= Film industry in Georgia (U.S. state) =

Overview of the film industry in the U.S. state of Georgia

The film industry in Georgia is the largest among the states of the United States for production of feature films by number of films produced, as of 2016. Atlanta is the center of the film industry in Georgia with Turner, Tyler Perry, and Cinespace studios located there.

The industry in Georgia was boosted substantially by tax incentives introduced in 2002 and strengthened in 2008. Just in the fiscal year 2017 film and TV production had an economic impact in Georgia of $9.5 billion, while industry sources claim that the tax subsidy costs the state $141 million (2010). Films shot in Georgia include Tyler Perry's Meet the Browns (2008), Life as We Know It (2010), Contagion (2011) and a number of Marvel Studios productions, including Avengers: Infinity War and Avengers: Endgame, as well as Ant-Man and the Wasp and Black Panther. Georgia has since been called the "Hollywood of the South".

The industry is currently navigating a sharp downturn that began in 2023. Production spending plummeted from a record peak of $4.4 billion in 2022 to just $2.3 billion in fiscal year 2025.

▶ [RECORD LIST]

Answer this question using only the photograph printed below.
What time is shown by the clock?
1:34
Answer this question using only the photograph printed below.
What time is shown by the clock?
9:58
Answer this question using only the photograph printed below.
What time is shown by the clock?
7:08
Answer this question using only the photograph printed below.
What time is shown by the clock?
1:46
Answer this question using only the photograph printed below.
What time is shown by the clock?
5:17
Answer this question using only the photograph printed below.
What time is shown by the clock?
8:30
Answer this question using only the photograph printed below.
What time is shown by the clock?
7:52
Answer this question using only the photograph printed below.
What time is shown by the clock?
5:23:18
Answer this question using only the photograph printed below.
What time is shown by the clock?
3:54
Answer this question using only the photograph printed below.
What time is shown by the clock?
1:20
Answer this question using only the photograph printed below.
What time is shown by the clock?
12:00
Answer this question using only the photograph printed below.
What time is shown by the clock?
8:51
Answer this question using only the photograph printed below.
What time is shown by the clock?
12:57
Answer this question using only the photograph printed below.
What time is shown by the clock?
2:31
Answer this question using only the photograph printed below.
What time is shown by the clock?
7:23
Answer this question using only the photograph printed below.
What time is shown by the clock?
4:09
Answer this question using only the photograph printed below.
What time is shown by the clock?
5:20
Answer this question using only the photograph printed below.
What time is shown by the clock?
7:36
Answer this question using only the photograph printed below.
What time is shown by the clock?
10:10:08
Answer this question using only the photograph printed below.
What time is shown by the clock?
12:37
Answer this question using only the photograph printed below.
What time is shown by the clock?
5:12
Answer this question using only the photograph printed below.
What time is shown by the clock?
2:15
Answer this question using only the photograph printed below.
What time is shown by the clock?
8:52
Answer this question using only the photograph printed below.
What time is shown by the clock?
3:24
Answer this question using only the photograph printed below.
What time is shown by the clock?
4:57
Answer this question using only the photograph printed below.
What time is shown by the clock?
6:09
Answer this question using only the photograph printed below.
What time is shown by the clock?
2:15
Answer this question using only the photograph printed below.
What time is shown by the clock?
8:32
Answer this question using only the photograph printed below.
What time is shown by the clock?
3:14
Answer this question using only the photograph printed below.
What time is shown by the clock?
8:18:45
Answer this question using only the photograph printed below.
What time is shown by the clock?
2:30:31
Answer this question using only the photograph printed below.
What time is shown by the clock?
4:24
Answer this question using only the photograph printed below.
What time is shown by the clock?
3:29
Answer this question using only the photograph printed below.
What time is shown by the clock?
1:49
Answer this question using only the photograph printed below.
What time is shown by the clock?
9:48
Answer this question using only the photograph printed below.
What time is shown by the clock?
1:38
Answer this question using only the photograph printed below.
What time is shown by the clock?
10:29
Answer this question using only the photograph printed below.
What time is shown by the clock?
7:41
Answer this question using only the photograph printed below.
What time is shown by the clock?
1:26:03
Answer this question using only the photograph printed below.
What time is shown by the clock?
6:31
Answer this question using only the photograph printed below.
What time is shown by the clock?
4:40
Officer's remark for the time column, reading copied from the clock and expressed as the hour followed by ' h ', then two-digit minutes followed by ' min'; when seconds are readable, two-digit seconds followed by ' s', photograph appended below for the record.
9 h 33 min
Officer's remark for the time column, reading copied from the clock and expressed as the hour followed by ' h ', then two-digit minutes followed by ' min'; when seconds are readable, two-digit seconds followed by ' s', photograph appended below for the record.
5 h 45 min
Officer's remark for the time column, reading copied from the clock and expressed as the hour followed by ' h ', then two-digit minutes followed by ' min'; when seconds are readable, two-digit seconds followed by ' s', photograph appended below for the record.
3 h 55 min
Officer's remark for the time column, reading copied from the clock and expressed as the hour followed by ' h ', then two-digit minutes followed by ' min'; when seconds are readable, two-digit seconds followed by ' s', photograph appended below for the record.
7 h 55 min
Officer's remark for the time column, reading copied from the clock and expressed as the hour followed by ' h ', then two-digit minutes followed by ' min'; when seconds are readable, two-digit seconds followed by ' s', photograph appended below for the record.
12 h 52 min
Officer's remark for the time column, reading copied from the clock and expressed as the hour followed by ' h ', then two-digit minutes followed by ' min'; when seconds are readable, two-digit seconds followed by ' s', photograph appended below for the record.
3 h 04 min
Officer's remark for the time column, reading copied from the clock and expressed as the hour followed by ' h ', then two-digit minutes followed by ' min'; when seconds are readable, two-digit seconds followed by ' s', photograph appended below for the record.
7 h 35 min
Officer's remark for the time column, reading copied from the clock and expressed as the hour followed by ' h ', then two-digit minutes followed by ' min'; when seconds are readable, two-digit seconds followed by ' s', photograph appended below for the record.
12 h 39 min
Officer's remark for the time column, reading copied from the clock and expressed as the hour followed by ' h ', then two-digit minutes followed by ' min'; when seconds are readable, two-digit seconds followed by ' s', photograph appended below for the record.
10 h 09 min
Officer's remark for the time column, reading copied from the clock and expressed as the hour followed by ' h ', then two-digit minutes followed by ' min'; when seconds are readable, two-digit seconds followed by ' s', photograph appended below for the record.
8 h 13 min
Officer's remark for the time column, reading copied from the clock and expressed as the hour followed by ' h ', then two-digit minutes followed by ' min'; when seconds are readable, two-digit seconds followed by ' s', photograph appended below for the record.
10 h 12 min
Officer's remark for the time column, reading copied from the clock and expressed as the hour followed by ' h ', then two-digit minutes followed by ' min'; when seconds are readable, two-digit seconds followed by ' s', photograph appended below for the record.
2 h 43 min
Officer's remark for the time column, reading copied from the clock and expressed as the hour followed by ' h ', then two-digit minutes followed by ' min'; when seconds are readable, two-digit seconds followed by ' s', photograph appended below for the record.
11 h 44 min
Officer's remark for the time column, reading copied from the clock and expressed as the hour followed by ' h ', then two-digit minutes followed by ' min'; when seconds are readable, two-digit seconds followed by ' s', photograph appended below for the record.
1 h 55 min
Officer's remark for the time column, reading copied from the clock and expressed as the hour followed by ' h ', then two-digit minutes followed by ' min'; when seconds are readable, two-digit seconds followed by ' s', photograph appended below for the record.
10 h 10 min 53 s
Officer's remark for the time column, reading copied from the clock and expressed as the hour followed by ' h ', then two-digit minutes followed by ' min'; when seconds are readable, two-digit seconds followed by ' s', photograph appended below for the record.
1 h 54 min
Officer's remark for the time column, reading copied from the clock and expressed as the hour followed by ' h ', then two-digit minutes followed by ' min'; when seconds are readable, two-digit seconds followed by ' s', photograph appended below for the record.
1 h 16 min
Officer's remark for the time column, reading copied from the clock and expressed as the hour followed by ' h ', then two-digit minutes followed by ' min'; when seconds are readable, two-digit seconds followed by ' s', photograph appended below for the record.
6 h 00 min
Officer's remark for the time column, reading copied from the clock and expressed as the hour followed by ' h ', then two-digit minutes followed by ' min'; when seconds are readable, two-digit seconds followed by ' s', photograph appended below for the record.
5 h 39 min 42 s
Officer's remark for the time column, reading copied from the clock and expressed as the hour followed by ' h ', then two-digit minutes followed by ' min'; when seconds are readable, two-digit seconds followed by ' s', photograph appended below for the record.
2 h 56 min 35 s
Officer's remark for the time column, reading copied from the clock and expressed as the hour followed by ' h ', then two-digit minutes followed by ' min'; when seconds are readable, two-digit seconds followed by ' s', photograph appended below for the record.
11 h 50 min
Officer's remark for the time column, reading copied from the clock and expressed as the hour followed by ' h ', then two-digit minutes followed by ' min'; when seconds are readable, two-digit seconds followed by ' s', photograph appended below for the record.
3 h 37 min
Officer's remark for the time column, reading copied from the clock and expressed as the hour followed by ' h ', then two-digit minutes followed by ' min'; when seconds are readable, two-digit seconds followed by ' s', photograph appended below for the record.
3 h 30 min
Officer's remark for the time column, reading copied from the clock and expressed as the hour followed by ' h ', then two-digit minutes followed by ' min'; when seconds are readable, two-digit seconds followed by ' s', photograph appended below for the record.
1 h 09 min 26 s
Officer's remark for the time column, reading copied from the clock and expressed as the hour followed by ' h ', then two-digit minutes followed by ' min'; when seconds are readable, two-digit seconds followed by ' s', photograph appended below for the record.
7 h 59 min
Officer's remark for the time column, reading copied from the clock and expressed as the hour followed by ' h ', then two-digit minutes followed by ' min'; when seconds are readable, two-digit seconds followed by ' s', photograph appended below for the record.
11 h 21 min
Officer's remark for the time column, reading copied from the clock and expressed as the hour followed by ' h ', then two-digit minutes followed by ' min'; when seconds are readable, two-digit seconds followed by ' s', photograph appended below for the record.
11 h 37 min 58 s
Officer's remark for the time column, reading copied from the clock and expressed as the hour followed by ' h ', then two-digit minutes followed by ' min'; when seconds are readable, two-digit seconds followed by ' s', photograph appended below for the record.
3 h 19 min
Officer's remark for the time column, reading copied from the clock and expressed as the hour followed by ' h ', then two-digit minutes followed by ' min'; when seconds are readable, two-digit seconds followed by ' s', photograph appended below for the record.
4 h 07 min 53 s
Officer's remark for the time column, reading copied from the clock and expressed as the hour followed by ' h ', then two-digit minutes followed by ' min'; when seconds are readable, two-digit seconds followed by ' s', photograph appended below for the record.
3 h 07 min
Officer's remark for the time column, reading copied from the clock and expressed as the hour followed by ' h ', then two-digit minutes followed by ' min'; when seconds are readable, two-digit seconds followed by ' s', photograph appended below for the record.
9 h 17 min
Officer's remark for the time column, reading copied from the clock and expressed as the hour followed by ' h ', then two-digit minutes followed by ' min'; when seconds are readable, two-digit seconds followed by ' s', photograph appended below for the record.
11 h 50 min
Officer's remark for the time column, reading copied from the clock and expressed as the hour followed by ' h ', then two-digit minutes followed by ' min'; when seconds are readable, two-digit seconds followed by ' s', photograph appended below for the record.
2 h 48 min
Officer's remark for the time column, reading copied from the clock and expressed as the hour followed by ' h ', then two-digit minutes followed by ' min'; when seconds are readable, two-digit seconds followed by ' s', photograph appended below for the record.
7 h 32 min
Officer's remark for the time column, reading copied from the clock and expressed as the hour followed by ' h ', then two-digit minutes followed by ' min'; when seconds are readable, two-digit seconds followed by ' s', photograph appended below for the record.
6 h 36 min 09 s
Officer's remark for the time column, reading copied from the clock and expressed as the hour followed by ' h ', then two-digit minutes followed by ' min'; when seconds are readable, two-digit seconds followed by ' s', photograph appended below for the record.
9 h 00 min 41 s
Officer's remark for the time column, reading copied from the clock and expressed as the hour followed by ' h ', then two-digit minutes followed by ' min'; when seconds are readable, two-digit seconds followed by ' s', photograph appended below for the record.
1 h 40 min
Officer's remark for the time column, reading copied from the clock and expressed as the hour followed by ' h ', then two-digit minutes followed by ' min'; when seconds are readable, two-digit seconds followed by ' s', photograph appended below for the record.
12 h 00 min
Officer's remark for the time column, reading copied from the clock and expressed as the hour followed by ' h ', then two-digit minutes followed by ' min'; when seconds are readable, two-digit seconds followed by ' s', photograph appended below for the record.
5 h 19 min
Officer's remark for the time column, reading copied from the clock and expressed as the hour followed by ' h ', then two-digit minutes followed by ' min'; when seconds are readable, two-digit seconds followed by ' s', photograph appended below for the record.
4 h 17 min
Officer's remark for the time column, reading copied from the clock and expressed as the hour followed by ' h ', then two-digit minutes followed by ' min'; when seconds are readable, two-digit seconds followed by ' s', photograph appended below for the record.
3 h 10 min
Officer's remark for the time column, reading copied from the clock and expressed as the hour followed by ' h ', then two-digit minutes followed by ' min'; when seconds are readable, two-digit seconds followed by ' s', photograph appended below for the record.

▶ [REQUEST] Write out the passage on Georgia's film industry word for word, from "The industry is" up to and including "fiscal year 2025.". The records have no connection to the passage on Georgia's film industry.

▶ [RESULT OF THE EXERCISE]
The industry is currently navigating a sharp downturn that began in 2023. Production spending plummeted from a record peak of $4.4 billion in 2022 to just $2.3 billion in fiscal year 2025.